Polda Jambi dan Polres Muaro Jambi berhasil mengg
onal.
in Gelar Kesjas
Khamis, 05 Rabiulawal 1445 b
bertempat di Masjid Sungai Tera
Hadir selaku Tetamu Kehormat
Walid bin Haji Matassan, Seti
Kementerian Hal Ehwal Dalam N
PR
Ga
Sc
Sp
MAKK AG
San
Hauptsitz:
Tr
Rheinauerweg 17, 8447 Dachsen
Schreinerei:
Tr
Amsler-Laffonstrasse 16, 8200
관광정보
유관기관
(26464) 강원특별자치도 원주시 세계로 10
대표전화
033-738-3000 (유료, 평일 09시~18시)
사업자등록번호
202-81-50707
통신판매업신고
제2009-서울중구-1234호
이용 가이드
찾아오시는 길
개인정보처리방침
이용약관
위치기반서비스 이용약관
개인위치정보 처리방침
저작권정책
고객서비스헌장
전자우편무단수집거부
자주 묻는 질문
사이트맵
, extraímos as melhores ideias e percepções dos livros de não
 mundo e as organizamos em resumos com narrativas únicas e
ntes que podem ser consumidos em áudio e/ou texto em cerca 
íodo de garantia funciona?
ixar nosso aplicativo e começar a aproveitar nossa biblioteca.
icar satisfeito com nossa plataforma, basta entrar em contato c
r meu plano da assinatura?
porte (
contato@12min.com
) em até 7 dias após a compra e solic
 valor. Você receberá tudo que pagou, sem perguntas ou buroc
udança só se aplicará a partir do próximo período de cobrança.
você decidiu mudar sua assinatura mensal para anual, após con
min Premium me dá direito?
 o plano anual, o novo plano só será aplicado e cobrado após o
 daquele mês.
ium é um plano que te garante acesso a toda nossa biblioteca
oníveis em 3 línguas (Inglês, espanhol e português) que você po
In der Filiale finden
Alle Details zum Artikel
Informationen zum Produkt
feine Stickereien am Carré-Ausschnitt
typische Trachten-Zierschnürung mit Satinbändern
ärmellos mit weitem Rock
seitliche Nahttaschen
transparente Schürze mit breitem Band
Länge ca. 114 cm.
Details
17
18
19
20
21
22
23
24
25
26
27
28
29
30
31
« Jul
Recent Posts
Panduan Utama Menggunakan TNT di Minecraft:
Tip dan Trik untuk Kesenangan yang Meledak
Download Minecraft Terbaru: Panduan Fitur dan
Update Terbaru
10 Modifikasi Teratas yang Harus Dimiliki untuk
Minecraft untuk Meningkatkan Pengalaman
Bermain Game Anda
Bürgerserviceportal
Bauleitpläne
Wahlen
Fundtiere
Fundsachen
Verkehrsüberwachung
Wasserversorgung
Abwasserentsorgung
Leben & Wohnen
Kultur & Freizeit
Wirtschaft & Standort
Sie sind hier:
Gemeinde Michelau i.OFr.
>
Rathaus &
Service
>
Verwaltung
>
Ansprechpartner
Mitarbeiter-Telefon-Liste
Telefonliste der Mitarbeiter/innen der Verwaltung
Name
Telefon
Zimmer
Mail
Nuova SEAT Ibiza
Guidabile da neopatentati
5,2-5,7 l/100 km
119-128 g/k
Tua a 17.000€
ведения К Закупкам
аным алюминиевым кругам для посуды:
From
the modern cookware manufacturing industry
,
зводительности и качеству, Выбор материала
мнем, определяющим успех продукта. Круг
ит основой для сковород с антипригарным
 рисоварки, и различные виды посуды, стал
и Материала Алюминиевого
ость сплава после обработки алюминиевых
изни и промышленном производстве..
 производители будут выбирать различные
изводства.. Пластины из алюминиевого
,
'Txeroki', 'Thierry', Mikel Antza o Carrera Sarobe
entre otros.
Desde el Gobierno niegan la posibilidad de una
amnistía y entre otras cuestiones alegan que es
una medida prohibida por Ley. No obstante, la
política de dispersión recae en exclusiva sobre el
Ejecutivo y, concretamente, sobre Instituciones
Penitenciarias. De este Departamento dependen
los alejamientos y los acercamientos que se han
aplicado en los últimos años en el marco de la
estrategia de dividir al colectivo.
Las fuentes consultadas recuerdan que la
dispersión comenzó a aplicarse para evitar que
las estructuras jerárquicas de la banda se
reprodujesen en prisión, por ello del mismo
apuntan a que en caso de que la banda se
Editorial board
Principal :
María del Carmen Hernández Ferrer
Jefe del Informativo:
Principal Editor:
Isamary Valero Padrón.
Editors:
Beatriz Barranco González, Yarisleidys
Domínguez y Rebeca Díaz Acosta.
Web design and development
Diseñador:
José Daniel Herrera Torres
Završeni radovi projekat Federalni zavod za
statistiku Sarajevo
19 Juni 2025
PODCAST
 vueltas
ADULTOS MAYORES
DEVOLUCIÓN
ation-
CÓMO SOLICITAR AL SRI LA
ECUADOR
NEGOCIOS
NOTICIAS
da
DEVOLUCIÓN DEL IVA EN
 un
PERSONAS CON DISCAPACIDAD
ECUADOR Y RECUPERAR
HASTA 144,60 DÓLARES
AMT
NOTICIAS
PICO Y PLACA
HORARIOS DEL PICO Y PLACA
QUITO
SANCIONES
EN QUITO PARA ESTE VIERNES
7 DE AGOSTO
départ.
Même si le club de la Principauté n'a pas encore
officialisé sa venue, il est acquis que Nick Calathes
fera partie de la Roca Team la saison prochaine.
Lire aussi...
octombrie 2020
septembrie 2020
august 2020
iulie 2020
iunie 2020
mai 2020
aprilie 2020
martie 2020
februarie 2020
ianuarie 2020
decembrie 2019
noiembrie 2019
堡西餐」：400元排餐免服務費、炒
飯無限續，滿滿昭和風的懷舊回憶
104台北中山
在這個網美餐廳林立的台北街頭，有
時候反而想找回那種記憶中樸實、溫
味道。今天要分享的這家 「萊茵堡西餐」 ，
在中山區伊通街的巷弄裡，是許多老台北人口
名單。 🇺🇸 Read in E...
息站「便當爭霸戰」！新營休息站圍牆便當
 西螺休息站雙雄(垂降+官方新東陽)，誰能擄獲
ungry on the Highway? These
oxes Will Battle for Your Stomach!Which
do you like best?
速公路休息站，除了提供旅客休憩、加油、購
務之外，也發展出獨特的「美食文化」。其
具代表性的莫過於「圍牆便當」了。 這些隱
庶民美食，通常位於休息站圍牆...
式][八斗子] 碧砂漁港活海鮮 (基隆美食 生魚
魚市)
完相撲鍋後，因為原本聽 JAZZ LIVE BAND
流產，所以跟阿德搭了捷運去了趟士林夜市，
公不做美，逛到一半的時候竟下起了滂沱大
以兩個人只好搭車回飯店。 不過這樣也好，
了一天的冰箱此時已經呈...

....

_Directive_
Look for the string "nossa" in the listing above and copy every line holding it.

_Exercise response_
ixar nosso aplicativo e começar a aproveitar nossa biblioteca.
icar satisfeito com nossa plataforma, basta entrar em contato c
ium é um plano que te garante acesso a toda nossa biblioteca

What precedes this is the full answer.